JM: Ha, yeah we'll sample anything. Costs us a bloody
fortune mind. We've upset a few people over the years.
AD: Like who?
JM: When we released "Disco Machine Gun",
we sampled a song by the Breeders and Kim Deal was none too chuffed
about it. We had to withdraw it after three days. That's why it's called
"Blisters on my Brain" on the first album.
AD: I wondered why that was. Still, "How To Operate With a Blown
Mind" spawned a couple of top 40 hits. That must have felt good...
JM: We felt fantastic and it was the lastthing that
we expected really. You see, we always thought we were going to be this
underground dance band that sold about one hundred copies - and then
all of a sudden we were flavour of the month with the press. A lot of
that was down to Steve Lamacq and Mary Ann Hobbs who both really loved
us.
AD: Didn't you have trouble with "Battleflag" too?
JM: Yeah, that was a band called Pigeonhed, which is
a real funky outfit made up of members of Pearl Jam. They asked us to
remix it so we stripped the whole song bare, and I mean the WHOLE song,
and put what we wanted in there. They refused to pay us at the time,
but since it got in the charts they started crawling out of the woodwork.

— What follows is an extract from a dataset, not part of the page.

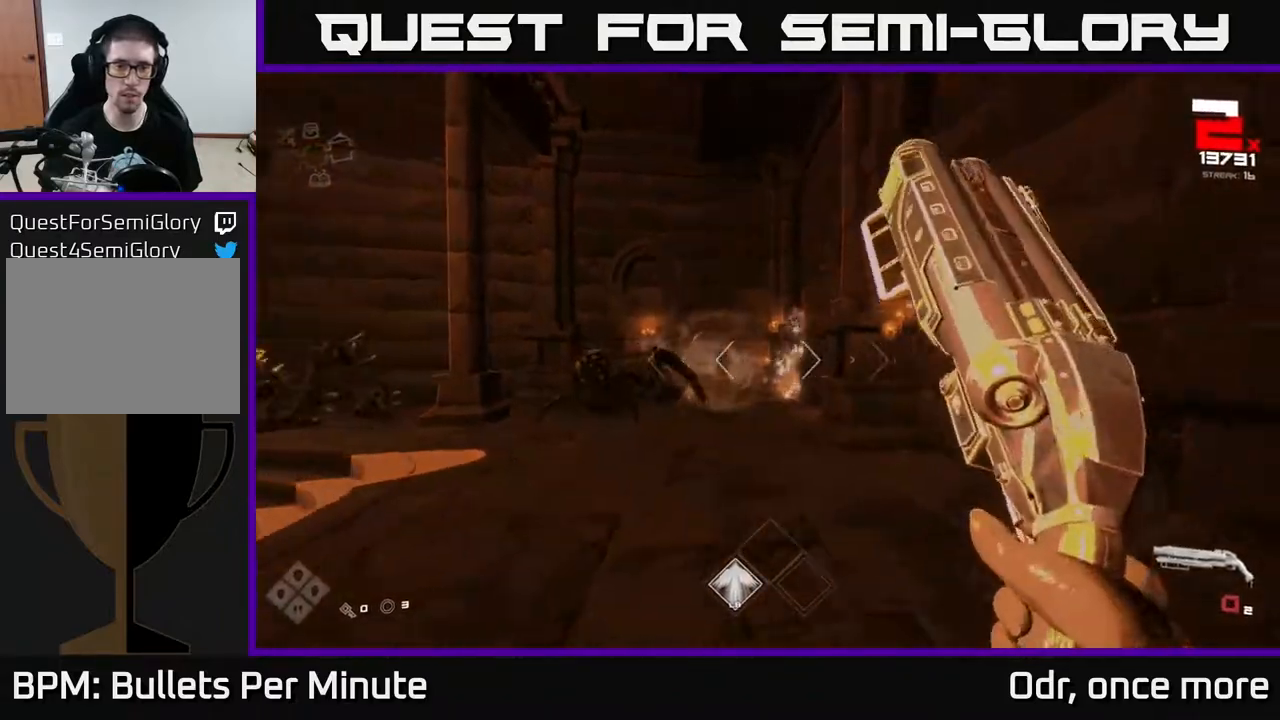
{"dt_ms": 500, "buttons": [], "left_stick": "down-left", "right_stick": "center", "events": [[17, "left_stick", "down"], [33, "right_stick", "left"], [300, "left_stick", "down-left"], [433, "right_stick", "center"]]}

So we thought bollocks to them.
AD: I heard a few rumours along the lines that you're supposed to
be supporting Robbie Williams on tour, remixing his CD, or having his
love child or something. What's the truth there?
JM: Nothing really. He asked us to remix his CD and
we said no. Simple as that. That was ages ago.
AD: Would you have supported him if you'd been given the chance?
JM: No
AD: Really? I would have done it, but then I'd support Bucks Fizz
given the chance. Shame you didn't do it, if you'd got to know the bloke
you might have been able to introduce me to Anna Friel...
JM: Hmm...Anna Friel...
AD: What's that supposed to mean?
JM: I know inside information about Anna Friel...(John
then went into detail about this information but if I repeat it here
I'll probably be sued for libel. All I will say is that a certain "celebrity
wife" wouldn't be all that pleased if she found out what her even
more famous husband had been up to. Make your own conclusions up on
that one).
AD: Is it true that the Lo-fi's burnt all their decks at the end
of one gig?
JM: Yep. That was just a publicity stunt really. It
was good fun that.
AD: Didn't that cost an awful lot of money?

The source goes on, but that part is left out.